[Dataset records]

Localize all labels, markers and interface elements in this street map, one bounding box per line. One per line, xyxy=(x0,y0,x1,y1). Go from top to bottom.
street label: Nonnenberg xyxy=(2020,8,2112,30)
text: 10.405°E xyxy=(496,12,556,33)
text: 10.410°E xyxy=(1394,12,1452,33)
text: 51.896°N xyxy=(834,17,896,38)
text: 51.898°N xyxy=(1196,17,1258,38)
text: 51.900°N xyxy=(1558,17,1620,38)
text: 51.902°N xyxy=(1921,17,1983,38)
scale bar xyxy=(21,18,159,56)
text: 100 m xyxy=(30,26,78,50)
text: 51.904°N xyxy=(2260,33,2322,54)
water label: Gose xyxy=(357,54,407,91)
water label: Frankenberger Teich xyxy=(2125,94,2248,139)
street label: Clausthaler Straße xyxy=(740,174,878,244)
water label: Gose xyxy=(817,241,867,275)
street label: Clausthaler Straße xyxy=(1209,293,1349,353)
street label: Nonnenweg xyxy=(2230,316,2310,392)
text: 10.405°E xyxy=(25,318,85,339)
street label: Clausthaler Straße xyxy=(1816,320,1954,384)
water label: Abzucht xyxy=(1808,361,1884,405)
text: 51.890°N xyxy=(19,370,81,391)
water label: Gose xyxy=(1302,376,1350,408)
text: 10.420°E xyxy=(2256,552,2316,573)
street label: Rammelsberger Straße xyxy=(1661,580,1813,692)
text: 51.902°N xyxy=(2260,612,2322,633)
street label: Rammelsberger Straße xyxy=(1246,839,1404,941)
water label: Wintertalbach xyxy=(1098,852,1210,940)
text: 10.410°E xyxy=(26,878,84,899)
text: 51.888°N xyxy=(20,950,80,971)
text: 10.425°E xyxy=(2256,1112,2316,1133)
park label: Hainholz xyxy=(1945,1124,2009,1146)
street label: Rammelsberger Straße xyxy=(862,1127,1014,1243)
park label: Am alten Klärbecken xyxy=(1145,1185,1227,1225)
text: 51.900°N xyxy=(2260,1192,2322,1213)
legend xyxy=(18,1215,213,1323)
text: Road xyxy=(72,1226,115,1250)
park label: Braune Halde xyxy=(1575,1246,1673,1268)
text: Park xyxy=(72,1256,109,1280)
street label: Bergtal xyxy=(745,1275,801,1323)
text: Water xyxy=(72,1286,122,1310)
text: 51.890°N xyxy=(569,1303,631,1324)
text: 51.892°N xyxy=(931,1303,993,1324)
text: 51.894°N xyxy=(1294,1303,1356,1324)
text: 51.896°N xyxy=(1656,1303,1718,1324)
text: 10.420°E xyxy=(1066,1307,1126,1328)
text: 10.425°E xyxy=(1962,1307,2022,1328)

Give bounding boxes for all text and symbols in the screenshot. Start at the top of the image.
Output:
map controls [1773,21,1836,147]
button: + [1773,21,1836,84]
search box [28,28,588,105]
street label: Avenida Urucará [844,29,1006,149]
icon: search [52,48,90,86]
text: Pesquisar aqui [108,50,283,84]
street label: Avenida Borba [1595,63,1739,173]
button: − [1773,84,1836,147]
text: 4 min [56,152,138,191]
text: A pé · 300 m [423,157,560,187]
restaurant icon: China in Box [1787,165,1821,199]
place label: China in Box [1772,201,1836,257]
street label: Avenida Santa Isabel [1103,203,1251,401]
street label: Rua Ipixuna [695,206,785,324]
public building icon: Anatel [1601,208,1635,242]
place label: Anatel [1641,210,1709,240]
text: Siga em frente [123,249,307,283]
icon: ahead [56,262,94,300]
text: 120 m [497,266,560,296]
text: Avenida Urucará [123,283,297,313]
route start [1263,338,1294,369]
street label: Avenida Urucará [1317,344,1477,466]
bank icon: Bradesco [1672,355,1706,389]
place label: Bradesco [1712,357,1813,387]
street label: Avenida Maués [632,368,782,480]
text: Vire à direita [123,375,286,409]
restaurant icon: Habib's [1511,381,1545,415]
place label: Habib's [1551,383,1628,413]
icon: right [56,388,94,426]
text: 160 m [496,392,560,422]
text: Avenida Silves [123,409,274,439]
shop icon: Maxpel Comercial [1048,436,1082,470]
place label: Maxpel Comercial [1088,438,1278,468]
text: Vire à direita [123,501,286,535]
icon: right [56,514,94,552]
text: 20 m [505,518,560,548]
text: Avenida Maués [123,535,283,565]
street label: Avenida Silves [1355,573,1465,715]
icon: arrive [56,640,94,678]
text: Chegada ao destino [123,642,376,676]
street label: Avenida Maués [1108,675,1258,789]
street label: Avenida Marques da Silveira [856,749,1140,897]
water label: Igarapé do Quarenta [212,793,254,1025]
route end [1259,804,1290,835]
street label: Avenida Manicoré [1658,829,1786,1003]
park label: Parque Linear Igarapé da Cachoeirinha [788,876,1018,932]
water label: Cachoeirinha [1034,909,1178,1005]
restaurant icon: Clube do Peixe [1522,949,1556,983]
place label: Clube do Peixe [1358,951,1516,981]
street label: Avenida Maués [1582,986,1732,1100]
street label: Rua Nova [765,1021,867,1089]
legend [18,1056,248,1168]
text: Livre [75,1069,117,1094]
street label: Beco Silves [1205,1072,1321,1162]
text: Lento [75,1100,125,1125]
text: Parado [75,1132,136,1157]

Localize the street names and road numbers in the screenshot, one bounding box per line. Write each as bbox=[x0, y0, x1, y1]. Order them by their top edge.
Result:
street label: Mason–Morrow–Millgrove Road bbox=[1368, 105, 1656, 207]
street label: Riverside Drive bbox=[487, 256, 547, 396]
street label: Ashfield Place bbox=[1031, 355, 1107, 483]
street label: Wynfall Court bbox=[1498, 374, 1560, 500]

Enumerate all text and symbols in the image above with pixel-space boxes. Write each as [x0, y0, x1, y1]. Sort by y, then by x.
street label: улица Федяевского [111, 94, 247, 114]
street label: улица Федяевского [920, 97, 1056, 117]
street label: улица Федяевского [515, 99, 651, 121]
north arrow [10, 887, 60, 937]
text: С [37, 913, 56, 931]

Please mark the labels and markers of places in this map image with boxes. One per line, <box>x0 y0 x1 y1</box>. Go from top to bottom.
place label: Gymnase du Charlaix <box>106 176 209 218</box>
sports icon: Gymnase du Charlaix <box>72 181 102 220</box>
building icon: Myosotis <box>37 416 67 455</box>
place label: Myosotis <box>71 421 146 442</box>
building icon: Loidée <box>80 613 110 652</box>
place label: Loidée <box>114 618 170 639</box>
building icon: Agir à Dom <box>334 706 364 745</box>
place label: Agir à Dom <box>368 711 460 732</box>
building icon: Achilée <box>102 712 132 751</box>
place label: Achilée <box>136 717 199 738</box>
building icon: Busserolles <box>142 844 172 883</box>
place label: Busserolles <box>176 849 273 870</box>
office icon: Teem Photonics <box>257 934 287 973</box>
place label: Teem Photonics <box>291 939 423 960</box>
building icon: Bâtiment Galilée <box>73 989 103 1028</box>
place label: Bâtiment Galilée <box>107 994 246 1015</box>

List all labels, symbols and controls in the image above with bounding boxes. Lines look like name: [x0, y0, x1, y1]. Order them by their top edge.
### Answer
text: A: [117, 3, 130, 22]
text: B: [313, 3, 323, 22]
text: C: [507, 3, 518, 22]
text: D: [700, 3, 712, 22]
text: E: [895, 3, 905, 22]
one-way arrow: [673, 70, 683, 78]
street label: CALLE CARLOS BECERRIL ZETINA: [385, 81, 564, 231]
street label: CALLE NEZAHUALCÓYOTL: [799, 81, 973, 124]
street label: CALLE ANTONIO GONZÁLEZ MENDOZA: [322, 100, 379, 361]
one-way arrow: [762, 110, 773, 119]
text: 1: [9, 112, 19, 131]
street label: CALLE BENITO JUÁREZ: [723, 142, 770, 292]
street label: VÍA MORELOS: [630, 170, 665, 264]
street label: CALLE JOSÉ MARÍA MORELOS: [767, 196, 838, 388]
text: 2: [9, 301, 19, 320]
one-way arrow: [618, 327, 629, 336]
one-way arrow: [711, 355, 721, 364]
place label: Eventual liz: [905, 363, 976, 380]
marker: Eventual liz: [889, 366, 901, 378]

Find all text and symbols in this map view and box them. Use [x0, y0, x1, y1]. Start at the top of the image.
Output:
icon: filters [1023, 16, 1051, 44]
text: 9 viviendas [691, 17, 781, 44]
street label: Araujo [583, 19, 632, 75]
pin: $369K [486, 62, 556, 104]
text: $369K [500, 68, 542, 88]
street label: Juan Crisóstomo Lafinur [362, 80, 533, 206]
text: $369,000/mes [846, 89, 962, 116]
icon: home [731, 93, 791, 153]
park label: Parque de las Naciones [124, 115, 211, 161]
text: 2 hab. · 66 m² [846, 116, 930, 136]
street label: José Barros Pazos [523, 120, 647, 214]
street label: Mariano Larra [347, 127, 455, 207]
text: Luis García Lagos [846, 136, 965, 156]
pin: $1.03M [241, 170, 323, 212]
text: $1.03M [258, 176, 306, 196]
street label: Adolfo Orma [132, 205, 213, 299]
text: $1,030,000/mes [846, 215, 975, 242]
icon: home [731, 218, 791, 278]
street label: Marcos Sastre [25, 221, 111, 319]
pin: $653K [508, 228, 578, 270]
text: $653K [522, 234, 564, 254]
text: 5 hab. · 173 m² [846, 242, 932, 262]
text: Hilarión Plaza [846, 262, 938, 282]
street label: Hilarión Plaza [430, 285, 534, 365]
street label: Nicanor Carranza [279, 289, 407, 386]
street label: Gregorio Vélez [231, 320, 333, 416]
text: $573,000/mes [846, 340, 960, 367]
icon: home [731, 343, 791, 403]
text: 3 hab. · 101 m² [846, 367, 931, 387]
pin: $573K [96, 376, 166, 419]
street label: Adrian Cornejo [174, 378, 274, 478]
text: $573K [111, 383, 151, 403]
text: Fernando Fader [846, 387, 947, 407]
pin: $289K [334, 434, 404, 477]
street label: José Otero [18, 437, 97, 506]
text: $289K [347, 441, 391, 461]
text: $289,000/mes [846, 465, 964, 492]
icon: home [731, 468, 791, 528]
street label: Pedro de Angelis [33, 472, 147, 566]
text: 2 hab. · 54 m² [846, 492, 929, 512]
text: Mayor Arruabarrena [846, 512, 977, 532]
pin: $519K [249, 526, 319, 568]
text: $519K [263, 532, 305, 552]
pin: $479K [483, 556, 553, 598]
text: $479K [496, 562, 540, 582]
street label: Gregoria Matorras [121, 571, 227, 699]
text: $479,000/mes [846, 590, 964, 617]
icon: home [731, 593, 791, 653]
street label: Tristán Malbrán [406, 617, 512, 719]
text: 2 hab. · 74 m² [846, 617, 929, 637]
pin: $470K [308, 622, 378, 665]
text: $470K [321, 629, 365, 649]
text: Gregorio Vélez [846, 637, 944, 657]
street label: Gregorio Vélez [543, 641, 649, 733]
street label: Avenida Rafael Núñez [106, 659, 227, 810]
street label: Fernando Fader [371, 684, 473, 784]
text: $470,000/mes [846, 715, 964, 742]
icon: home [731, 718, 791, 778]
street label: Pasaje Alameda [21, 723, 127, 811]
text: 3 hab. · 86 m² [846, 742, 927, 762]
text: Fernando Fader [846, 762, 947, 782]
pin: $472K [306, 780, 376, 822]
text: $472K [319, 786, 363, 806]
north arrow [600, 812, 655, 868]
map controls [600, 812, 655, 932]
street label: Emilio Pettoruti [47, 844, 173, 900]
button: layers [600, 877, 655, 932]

[/Dataset records]

• **Work to be completed**: Go through the material line by line and state how many lines hold "Clube", with no other words.

• **Response area**: 2